California’s Supervising Deputy Attorney General for the Privacy Unit, Stacey Schesser, pointed out these laws are no longer new and that the time for regulators to remind businesses about non-functional opt-out mechanisms is over. The panel advised:

  • Regularly check privacy-related communications:
    • If you have a privacy email address listed in your policy, check that inbox frequently!
    • Regulators often initiate an investigation by sending an email to that address, and needless to say, failing to respond will set you off on the wrong foot.
    • The Texas cure period begins to run from the time they send such an email, so failing to respond in a timely manner could mean the cure period expires.
  • Test opt-out mechanisms and procedures at least monthly:
    • The user interface for opting out of sale/sharing, targeted advertising, or profiling should be easy to understand, clear, and not manipulative.
    • Ensure your mechanisms work as your policy says they do.
    • Ensure that when a consumer is signed in, an opt-out request carries across all services.
    • The regulators are conducting these tests, and so should you. You don’t want to learn your mechanisms are not working from a regulator.
Consent and Consent Mechanisms

Michael Macko, Head of Enforcement at the CPPA, noted that valid consent begins in your privacy policy. Ensure you provide consumers with sufficient information to make a valid consent choice. The panel also warned about the following in consent mechanisms:

  • Beware of dark patterns – manipulative design – that needlessly lead a consumer to give consent where they do not want to.
  • Do not pre-check boxes in a consent mechanism.
  • Symmetry of choice matters. It should not be harder to exercise the more privacy-protective choice.

Colorado’s Stevie DeGroff noted they evaluate practices cumulatively, considering factors like consent mechanisms together with other perhaps minor issues that collectively indicate non-compliance.

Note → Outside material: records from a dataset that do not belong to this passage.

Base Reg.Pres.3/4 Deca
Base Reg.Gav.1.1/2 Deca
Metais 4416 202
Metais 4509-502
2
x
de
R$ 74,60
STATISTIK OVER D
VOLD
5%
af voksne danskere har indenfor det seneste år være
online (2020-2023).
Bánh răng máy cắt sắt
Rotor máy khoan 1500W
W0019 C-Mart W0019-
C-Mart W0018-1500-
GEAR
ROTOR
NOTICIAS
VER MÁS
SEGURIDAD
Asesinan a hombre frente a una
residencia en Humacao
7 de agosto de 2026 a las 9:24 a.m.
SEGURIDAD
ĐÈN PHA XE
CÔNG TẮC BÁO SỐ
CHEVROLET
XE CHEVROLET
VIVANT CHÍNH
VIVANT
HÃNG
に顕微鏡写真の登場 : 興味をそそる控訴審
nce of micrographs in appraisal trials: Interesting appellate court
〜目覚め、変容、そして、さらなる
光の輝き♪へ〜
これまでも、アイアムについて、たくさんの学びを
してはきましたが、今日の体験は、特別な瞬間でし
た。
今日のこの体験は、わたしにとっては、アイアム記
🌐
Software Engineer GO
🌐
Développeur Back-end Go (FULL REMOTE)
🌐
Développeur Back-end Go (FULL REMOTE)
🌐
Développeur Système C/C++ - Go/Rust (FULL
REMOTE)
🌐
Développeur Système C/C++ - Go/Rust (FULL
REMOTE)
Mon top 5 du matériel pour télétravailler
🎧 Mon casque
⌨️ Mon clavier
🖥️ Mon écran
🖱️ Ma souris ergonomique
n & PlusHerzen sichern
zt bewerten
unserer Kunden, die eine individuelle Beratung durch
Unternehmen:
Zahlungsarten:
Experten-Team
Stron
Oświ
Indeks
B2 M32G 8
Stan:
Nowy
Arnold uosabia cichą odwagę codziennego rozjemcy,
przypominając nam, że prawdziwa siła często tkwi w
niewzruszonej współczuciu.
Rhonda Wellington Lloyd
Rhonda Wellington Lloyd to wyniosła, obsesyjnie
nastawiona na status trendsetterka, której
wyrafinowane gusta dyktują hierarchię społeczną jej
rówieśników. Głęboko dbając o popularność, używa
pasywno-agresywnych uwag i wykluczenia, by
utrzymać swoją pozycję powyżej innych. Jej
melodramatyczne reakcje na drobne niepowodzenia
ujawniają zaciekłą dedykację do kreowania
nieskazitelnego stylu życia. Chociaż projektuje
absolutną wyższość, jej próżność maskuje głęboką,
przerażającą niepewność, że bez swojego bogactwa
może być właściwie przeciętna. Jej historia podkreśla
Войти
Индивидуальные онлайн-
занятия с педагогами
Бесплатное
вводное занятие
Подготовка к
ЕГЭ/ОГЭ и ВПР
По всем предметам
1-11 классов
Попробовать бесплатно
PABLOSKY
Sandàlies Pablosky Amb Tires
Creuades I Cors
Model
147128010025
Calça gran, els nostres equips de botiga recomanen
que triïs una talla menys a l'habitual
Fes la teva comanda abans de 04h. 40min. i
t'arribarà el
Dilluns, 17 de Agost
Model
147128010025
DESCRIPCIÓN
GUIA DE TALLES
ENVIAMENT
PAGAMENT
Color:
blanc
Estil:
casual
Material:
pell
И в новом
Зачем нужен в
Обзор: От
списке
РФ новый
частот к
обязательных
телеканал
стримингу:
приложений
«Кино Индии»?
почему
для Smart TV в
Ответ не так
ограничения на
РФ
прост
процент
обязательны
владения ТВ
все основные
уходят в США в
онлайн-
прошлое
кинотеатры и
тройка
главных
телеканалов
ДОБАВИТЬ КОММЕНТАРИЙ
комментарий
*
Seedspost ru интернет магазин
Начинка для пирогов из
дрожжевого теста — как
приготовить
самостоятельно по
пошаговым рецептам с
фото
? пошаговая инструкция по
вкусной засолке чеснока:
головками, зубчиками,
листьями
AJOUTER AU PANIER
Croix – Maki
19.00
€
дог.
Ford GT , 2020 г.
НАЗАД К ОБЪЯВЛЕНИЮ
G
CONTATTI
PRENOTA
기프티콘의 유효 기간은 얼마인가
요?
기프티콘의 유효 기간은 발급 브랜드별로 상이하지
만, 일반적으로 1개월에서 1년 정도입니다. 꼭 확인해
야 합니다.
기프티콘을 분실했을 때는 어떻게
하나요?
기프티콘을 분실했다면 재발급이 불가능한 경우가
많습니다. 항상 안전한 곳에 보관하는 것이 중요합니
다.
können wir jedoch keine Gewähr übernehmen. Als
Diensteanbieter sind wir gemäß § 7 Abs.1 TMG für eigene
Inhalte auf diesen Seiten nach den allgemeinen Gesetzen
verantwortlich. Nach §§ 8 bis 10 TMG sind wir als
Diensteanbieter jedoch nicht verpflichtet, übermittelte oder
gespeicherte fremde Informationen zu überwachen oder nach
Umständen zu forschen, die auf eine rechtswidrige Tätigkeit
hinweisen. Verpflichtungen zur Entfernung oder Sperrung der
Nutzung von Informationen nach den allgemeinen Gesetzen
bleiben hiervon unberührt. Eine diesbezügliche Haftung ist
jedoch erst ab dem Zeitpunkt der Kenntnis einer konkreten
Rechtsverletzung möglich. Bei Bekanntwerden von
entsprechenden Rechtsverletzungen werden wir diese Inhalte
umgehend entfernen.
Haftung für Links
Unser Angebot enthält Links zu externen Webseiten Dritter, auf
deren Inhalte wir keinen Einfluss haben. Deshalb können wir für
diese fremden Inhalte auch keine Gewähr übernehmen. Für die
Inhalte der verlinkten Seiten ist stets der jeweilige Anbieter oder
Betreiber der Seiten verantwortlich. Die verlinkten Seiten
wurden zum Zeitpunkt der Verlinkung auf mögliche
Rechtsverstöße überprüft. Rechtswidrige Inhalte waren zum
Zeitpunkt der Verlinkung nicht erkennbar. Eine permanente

Emphasis on Business Partners Due Diligence

Tyler Bridegan, Director of Privacy & Tech Enforcement for the Texas Attorney General’s Office, specifically advised reviewing contracts to ensure they address all states with current privacy laws, with particular attention to Texas requirements. Other regulators agreed as to their requirements.

Regulators emphasized the importance of conducting thorough due diligence, including auditing and oversight, of your business partners, warning that businesses could be held liable for non-compliant service providers or contractors. They expect to see the same urgency in protecting consumer privacy rights as businesses apply to other operational aspects of the business.